The 2009 Nissan Murano was recently recalled because of a fault with the braking system that could cause an unusually long pedal traveling issue.
In December of 2018, documents were filed with the NHTSA, which were recently released this past week. The report stated that the ABS hydraulic control unit in the Murano could interact with the brake fluid, which contains corrosion-prevention additives. This could cause a reaction to occur within the braking system, and the hydraulic control valves might not close properly as a result.
Which Models Are Affected?
Primarily, the 2009 Murano is the only model affected by the issue, but that includes over 86,000 vehicles. If the valves do not close because of a reaction with the brake fluid, the driver could experience pedal travel that is longer than average. Primarily, the preventative zinc coating added to the unit could react with brake fluid and create a jellied substance. While not necessarily problematic at first, the gel could harden over time and cause the springs to close the valve and keep it in the closed position to prevent it from opening. Therefore, it could take the driver longer to brake and come to a complete stop.

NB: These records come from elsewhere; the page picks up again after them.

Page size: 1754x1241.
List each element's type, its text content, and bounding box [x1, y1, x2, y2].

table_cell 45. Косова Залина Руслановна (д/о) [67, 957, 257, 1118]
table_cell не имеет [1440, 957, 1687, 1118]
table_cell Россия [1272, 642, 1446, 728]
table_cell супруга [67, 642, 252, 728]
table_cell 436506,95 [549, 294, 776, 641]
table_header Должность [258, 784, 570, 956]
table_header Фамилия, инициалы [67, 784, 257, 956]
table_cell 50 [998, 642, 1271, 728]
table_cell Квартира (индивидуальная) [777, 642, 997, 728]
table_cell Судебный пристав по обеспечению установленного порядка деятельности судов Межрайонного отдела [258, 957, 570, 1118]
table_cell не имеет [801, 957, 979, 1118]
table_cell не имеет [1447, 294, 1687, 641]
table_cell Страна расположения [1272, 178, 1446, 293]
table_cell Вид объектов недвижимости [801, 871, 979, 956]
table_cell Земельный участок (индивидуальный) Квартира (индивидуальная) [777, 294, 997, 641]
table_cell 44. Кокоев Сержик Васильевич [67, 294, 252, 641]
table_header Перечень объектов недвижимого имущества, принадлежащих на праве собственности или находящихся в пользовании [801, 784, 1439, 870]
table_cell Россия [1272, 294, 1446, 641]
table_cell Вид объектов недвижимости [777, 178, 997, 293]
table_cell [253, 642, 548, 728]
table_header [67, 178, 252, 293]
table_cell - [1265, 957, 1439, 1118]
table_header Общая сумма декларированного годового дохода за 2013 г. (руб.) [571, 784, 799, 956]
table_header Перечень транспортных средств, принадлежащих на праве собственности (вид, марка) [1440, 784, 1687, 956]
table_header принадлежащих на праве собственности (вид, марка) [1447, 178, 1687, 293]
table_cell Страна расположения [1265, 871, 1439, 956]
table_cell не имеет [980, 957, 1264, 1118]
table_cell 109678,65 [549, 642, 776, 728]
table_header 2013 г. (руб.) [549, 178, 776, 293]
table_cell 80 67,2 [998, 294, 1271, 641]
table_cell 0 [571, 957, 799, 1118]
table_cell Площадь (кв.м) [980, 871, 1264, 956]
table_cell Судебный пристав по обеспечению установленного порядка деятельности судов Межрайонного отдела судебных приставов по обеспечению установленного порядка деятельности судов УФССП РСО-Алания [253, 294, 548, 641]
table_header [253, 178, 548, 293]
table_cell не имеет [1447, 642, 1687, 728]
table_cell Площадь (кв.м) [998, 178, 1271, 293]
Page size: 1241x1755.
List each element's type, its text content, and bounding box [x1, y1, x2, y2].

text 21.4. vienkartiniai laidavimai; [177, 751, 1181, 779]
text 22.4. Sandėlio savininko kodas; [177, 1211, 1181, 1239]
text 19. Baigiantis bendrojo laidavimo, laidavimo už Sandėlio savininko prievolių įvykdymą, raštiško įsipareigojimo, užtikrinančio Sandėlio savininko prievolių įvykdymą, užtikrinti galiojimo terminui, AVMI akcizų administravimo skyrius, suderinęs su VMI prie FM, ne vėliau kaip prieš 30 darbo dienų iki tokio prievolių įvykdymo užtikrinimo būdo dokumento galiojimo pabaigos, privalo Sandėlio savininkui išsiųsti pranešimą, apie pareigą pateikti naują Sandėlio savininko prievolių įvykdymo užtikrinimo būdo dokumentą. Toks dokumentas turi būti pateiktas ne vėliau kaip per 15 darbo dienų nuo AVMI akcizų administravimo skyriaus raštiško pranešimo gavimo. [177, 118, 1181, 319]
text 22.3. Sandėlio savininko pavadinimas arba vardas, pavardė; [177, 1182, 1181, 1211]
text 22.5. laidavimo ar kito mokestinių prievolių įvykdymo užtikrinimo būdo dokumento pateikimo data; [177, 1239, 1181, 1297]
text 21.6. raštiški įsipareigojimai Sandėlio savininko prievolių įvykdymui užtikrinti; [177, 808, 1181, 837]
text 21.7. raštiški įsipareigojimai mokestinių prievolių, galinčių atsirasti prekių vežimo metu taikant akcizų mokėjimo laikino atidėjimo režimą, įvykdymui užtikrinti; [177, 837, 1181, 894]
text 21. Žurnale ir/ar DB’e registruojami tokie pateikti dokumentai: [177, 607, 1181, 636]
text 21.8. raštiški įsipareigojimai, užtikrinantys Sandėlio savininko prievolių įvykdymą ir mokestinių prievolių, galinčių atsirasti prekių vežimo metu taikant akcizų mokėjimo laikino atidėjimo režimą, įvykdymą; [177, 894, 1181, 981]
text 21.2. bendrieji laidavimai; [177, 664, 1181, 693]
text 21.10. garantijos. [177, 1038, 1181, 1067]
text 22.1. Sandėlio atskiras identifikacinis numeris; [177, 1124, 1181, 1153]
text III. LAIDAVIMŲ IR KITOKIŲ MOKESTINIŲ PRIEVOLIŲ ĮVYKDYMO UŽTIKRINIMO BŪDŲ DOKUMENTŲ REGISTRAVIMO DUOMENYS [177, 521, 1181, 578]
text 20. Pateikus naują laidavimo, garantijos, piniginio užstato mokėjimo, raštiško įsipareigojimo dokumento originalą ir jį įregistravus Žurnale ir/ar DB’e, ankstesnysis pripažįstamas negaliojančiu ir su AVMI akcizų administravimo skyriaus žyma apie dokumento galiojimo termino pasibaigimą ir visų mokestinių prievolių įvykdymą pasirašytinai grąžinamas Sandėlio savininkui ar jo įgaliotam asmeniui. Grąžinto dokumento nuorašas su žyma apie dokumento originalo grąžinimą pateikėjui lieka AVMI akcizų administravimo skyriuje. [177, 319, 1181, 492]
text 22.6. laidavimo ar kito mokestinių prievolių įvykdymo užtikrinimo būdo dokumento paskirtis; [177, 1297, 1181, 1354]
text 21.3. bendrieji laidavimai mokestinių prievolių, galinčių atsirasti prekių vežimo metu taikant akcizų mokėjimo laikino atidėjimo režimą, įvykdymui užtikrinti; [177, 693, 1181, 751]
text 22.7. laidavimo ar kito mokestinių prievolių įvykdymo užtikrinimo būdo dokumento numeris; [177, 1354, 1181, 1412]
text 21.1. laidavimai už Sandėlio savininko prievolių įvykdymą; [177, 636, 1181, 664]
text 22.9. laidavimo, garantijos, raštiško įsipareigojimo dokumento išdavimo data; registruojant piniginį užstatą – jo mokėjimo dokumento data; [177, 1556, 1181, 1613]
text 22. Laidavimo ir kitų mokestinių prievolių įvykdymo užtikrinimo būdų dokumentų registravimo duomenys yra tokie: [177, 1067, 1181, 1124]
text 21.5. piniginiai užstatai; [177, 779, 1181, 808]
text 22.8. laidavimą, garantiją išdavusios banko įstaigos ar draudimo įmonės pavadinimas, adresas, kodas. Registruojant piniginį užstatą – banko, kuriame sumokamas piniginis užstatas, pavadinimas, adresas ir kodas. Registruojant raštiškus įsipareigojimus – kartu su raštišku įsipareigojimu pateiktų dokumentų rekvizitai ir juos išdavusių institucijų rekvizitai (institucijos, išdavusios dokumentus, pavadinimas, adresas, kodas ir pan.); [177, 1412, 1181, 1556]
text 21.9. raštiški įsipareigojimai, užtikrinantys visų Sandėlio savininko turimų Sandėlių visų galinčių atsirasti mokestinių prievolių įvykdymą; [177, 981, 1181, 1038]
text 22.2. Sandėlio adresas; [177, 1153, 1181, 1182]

If the driver is unaware of the issue, it could cause them to crash into another vehicle because they did not give themselves enough time to stop completely.
When Nissan filed the documents, it said that the issue is only likely to occur when the ABS is engaged during normal driving.
What Can Be Done?
The remedy to the situation is to have a Nissan dealer flush the braking system using a DOT 4 brake fluid. Afterward, the hydraulic control unit must be tested to determine if the valves are sticking. If they do stick, the unit can be replaced without charge. Nissan started the process of notifying owners on Feb. 4.